Records contained in a dataset:
====================

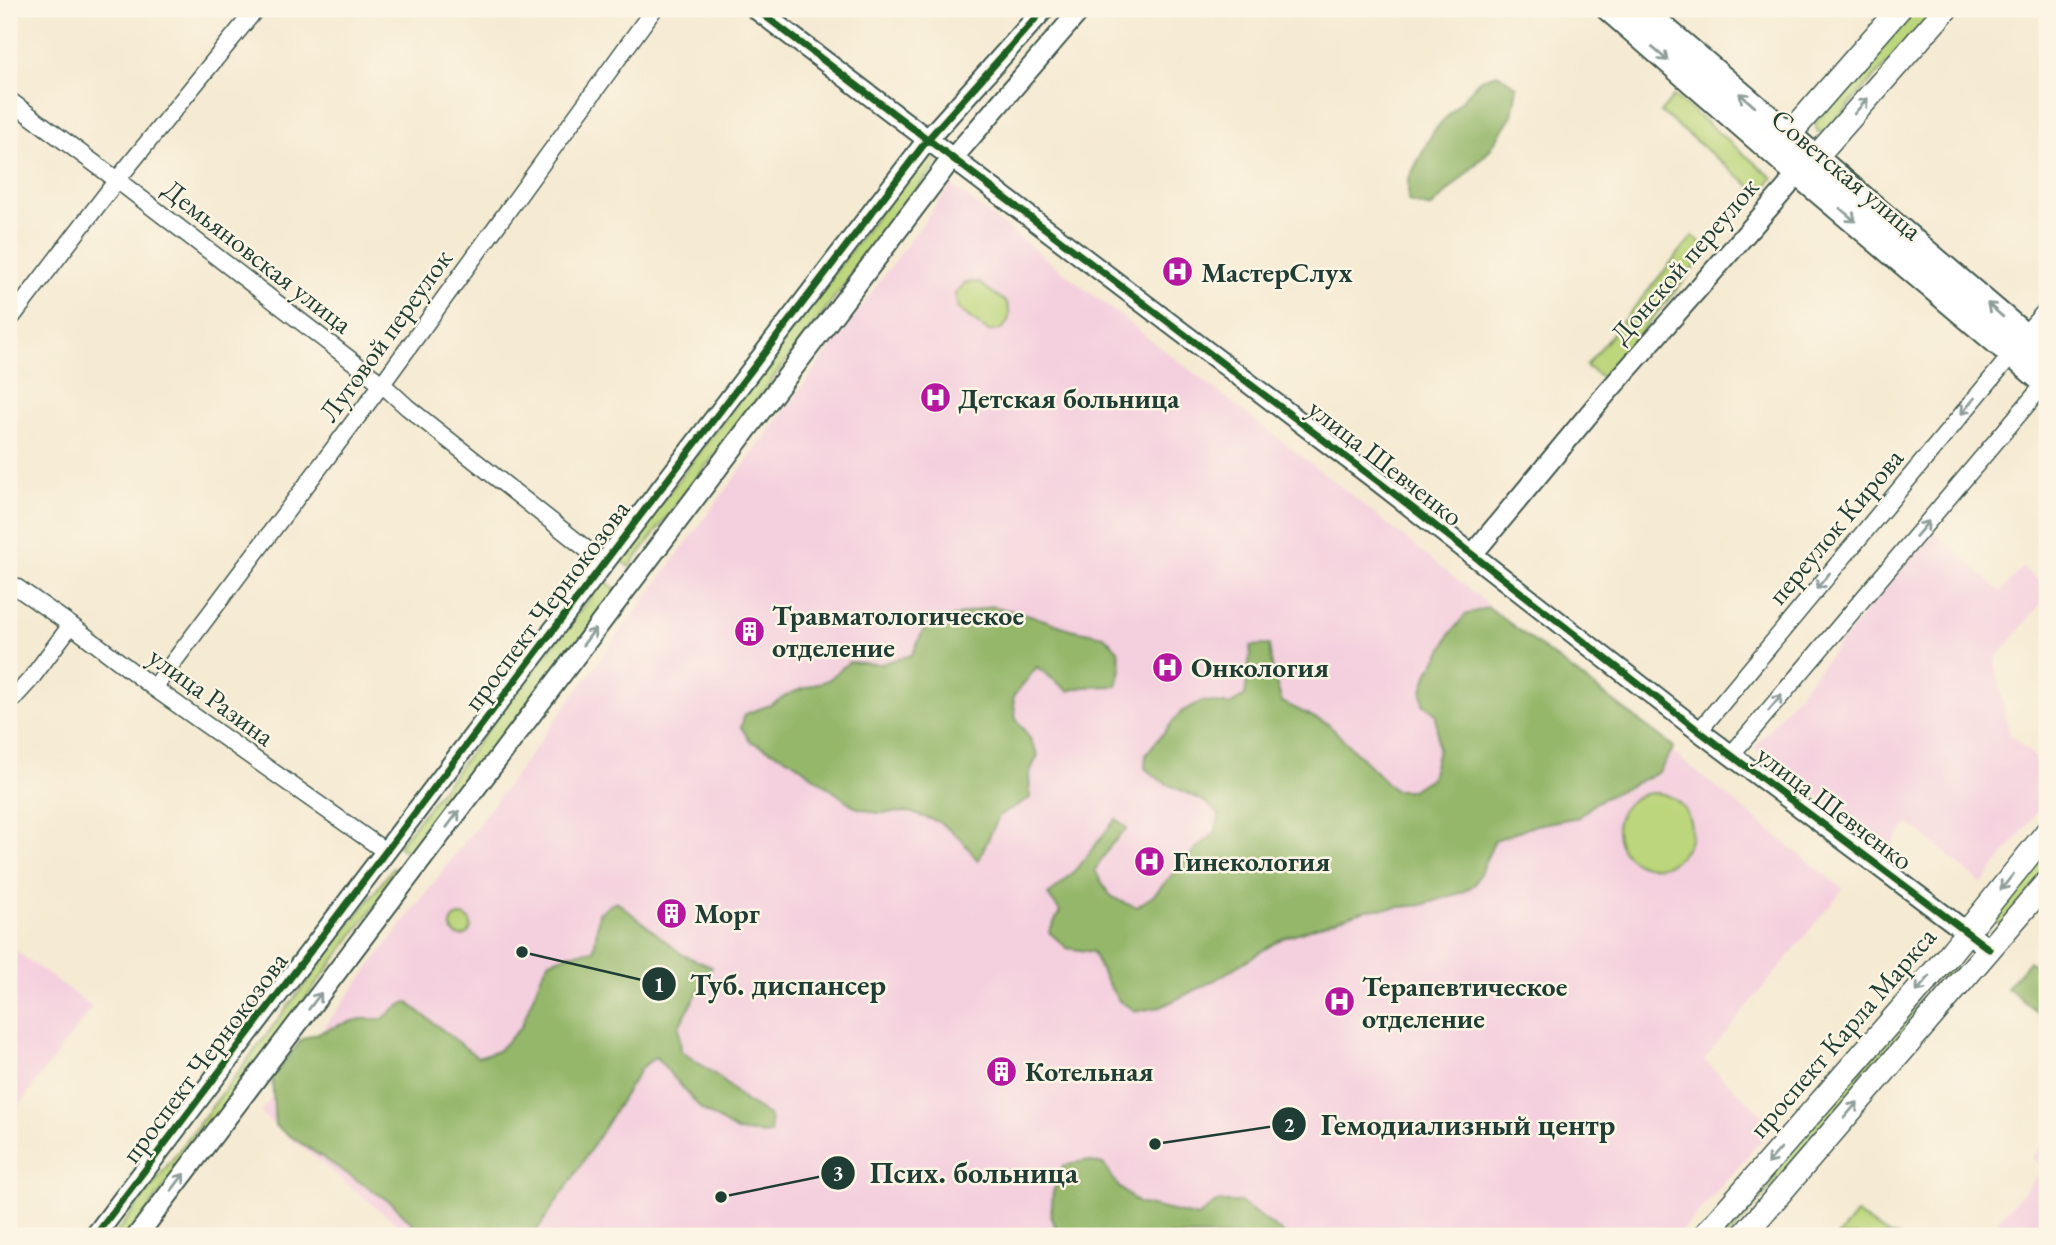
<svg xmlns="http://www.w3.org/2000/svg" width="2056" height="1245" font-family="'EB Garamond',serif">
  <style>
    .built { fill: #f4cfde }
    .green { fill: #bcd67b; stroke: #6e8a58; stroke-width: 2 }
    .forest { fill: #95b76b; stroke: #5a7a50; stroke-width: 2 }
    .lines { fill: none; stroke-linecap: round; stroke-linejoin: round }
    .minor-casing { stroke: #3f574c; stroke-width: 19 }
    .tertiary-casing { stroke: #3f574c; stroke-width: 23 }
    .secondary-casing { stroke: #3f574c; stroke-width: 26 }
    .primary-casing { stroke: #3f574c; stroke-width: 28 }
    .minor { stroke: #fff; stroke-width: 16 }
    .tertiary { stroke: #fff; stroke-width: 19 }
    .secondary { stroke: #fff; stroke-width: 23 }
    .primary { stroke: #fff; stroke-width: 24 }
    .cycleway-casing { stroke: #fcf5e5; stroke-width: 11 }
    .cycleway { stroke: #1b5e20; stroke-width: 7 }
    .oneway { stroke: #8f9e9a }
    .labels { text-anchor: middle; stroke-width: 5; stroke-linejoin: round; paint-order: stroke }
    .street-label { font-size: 28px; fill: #1f3d34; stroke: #fcf5e5 }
    .poi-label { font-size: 28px; font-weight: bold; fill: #1f3d34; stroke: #fcf5e5; text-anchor: start }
    .leader { fill: none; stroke: #1f3d34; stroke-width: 2.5 }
    .callout-dot { fill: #1f3d34; stroke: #fcf5e5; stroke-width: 2.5 }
    .mark-label { font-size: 21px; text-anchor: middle; font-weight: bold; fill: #fff }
    .callout-label { font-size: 30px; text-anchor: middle; font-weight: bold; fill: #1f3d34; stroke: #fcf5e5; stroke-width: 5; stroke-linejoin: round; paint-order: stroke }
  </style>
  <rect width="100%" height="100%" fill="#fcf5e5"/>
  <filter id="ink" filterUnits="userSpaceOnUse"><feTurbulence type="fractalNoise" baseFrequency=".0143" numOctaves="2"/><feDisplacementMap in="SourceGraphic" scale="14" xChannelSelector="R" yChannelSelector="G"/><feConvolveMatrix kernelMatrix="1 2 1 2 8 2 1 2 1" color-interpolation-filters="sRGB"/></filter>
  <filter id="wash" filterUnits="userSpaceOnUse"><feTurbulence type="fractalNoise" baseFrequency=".00686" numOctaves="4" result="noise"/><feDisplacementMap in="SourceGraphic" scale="28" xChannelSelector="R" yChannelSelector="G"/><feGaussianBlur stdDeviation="1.57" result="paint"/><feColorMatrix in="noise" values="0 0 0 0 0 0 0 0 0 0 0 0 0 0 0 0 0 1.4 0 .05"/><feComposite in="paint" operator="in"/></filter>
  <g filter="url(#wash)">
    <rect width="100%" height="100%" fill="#f5ead2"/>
    <path class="built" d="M951 185 1345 490 1843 889 1704 1060 1774 1126 1678 1236H412L275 1126 260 1112 498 798Z
      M1932 530 2001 592 2022 567 2047 587V596L1995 660 2009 734 2047 767V799L1982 884 1909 823 1889 848 1754 748Z
      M9 946 92 1007 9 1119Z
      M2047 1139V1236H1984L2045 1168 2032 1158Z"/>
    <path class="green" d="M1912 9H1937L1824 133 1818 132 1815 124 1819 118Z
      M1674 96 1773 178 1760 194 1661 112Z
      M925 152 938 162 629 567 619 559Z
      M1693 236 1709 250 1603 378 1586 366Z
      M972 282 979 283 1007 303C1013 319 1006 333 988 331L958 309 955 294 965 283Z
      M604 580 619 592 412 857 398 846Z
      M1617 830a37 37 0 1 1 74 0a37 37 0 1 1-74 0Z
      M2047 844V871L2002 926 1989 915Z
      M393 868 401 871 128 1236H114Z
      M451 926a10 10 0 1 1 20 0a10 10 0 1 1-20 0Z
      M1950 966 1957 972 1729 1236H1717Z
      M1856 1214 1890 1235 1899 1236H1838Z"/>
    <path class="forest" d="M1498 74 1517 87 1512 115 1489 151 1431 208 1408 202V180L1433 132 1481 79Z
      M991 606 1030 615 1070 629 1104 636 1118 650 1121 669 1117 686 1084 687 1068 691 1037 667 1013 697 1016 719 1029 737 1038 755 1029 774 1030 798 999 816 978 861 961 839 939 822 909 812 878 813 855 807 791 760 750 741 741 727 745 714 770 705 791 693 828 680 849 662 880 664 912 655 925 627 952 617Z
      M1488 607 1674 747 1659 772 1596 802 1579 817 1536 825 1495 840 1475 884 1463 892 1422 905 1366 910 1283 938 1215 980 1161 1007 1136 1011 1119 1001 1105 979 1093 952 1067 948 1049 932 1060 911 1048 895C1076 874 1094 846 1116 819L1127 828 1111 845 1095 870C1108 895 1108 898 1136 907L1153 896 1196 849 1215 833 1220 815C1215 811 1209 804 1203 801 1182 789 1163 786 1145 768L1146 754 1181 712 1202 701 1229 705 1245 696 1251 646 1269 645 1273 673 1282 702 1328 724 1394 790H1411L1431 778 1438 750 1436 714 1423 704 1422 691 1428 672 1439 656 1450 634 1465 615Z
      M616 901 683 955 712 967 679 1026 681 1051 720 1078 745 1101 770 1116 771 1134 738 1132 701 1109 656 1057 642 1067 572 1179 533 1236H425L393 1204 275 1126 272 1078 302 1039 342 1024 361 1019H383L394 1009 407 1002 477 1057 498 1051 521 1027 542 974 550 961 569 954 594 950 599 913Z
      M2029 961 2047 976V1020L2007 988Z
      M1084 1161 1103 1164 1119 1187 1138 1203 1198 1217 1216 1202H1240L1287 1236H1060L1051 1216 1053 1192 1063 1166Z"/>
  </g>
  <g filter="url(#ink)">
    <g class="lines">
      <defs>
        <path id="minor" d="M9 100 117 180 382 384 407 407 604 563
          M9 321 117 180 256 9
          M2024 335 2047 309
          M9 582 71 625 154 688 385 851
          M154 688 382 384 654 9
          M9 703 30 680 71 625
          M1699 731 2012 354
          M1731 755 2046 382"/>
        <path id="tertiary" d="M756 9 1379 482 1699 731 1989 949
          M1472 555 1604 396 1787 187 1796 172 1794 161
          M95 1236 604 563 928 139 1044 9
          M137 1236 946 166 1081 9"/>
        <path id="secondary" d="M1789 135 1899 9
          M1816 157 1946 9
          M1704 1236 1947 957 2047 832
          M1743 1236 2047 882"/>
        <path id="primary" d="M1609 9 1796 172 2047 384
          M1641 9 2047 355"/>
      </defs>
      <use href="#minor" class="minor-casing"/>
      <use href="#tertiary" class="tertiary-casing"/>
      <use href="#secondary" class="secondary-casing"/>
      <use href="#primary" class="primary-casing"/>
      <use href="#minor" class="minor"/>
      <use href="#tertiary" class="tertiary"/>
      <use href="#secondary" class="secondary"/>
      <use href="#primary" class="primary"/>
      <defs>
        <path id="cycleway" d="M756 9 1379 482 1699 731 1989 949
          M95 1236 604 563 928 139 1044 9"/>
      </defs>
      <use href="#cycleway" class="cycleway-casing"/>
      <use href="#cycleway" class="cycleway"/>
    </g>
    <defs><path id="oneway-shaft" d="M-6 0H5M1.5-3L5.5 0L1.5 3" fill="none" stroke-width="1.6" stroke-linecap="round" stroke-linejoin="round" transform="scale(1.75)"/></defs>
    <g class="oneway">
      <use href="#oneway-shaft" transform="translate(1660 54) rotate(41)"/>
      <use href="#oneway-shaft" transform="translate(1747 100) rotate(-139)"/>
      <use href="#oneway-shaft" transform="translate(1861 106) rotate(-49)"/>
      <use href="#oneway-shaft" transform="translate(1848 215) rotate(40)"/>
      <use href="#oneway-shaft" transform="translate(1995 310) rotate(-139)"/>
      <use href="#oneway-shaft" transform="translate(1968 406) rotate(130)"/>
      <use href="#oneway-shaft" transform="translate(1922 529) rotate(-50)"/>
      <use href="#oneway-shaft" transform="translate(1823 581) rotate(130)"/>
      <use href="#oneway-shaft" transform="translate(589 637) rotate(-53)"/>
      <use href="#oneway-shaft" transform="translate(1775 703) rotate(-50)"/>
      <use href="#oneway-shaft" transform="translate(453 819) rotate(-53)"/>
      <use href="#oneway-shaft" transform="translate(2007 882) rotate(129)"/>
      <use href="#oneway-shaft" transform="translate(1923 984) rotate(131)"/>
      <use href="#oneway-shaft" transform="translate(315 1001) rotate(-53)"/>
      <use href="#oneway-shaft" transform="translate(1851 1110) rotate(-49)"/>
      <use href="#oneway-shaft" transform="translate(1774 1156) rotate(131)"/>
      <use href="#oneway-shaft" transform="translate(178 1182) rotate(-53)"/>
    </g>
  </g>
  <defs>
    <symbol id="hospital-disc" viewBox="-11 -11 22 22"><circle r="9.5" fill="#b5179e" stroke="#fcf5e5"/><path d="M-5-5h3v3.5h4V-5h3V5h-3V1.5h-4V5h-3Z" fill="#fff"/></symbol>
    <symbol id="building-disc" viewBox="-11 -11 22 22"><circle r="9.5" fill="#b5179e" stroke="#fcf5e5"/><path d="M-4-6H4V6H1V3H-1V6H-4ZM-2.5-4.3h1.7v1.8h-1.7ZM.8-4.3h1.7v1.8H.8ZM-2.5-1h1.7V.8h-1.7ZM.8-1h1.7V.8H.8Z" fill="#fff"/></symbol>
  </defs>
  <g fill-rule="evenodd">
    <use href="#hospital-disc" x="1160" y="254" width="35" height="35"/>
    <use href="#hospital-disc" x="918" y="380" width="35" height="35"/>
    <use href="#building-disc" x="732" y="614" width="35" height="35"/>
    <use href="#hospital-disc" x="1150" y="650" width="35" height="35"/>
    <use href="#hospital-disc" x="1132" y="844" width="35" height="35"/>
    <use href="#building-disc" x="654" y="896" width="35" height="35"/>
    <use href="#hospital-disc" x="1322" y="984" width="35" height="35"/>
    <use href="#building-disc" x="984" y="1054" width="35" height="35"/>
  </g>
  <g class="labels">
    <g class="street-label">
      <text transform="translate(1847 174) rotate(40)" y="10">Советская улица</text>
      <text transform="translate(258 256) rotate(38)" y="10">Демьяновская улица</text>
      <text transform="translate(1684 260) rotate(-49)" y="10">Донской переулок</text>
      <text transform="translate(385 335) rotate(-54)" y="10">Луговой переулок</text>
      <text transform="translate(1386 462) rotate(38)" y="10">улица Шевченко</text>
      <text transform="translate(1835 526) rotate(-50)" y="10">переулок Кирова</text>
      <text transform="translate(546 605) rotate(-53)" y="10">проспект Чернокозова</text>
      <text transform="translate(212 696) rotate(36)" y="10">улица Разина</text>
      <text transform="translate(1835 807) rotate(37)" y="10">улица Шевченко</text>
      <text transform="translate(1842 1032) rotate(-49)" y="10">проспект Карла Маркса</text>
      <text transform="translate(204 1057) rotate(-53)" y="10">проспект Чернокозова</text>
    </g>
    <g class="poi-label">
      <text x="1201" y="282">МастерСлух</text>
      <text x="958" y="408">Детская больница</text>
      <text x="772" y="625">Травматологическое<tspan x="772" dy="32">отделение</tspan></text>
      <text x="1191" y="677">Онкология</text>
      <text x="1173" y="871">Гинекология</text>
      <text x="694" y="923">Морг</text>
      <text x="1362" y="996">Терапевтическое<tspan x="1362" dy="32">отделение</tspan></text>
      <text x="1025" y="1081">Котельная</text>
    </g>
  </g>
  <path class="leader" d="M522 952L659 984M1155 1144L1289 1124M721 1197L838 1173"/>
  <g class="callout-dot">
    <circle cx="522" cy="952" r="7"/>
    <circle cx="1155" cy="1144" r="7"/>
    <circle cx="721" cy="1197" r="7"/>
    <circle cx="659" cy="984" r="18"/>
    <circle cx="1289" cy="1124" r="18"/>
    <circle cx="838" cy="1173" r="18"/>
  </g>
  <g class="mark-label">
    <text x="659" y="992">1</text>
    <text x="1289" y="1132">2</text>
    <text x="838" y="1180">3</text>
  </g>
  <g class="callout-label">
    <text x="788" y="995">Туб. диспансер</text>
    <text x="1468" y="1135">Гемодиализный центр</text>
    <text x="974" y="1183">Псих. больница</text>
  </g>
  <rect width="2056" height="1245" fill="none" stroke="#fcf5e5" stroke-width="35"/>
</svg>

====================

Required action → From the entries, report every line in which the string "wash" occurs.

Solution to the exercise →
  <filter id="wash" filterUnits="userSpaceOnUse"><feTurbulence type="fractalNoise" baseFrequency=".00686" numOctaves="4" result="noise"/><feDisplacementMap in="SourceGraphic" scale="28" xChannelSelector="R" yChannelSelector="G"/><feGaussianBlur stdDeviation="1.57" result="paint"/><feColorMatrix in="noise" values="0 0 0 0 0 0 0 0 0 0 0 0 0 0 0 0 0 1.4 0 .05"/><feComposite in="paint" operator="in"/></filter>
  <g filter="url(#wash)">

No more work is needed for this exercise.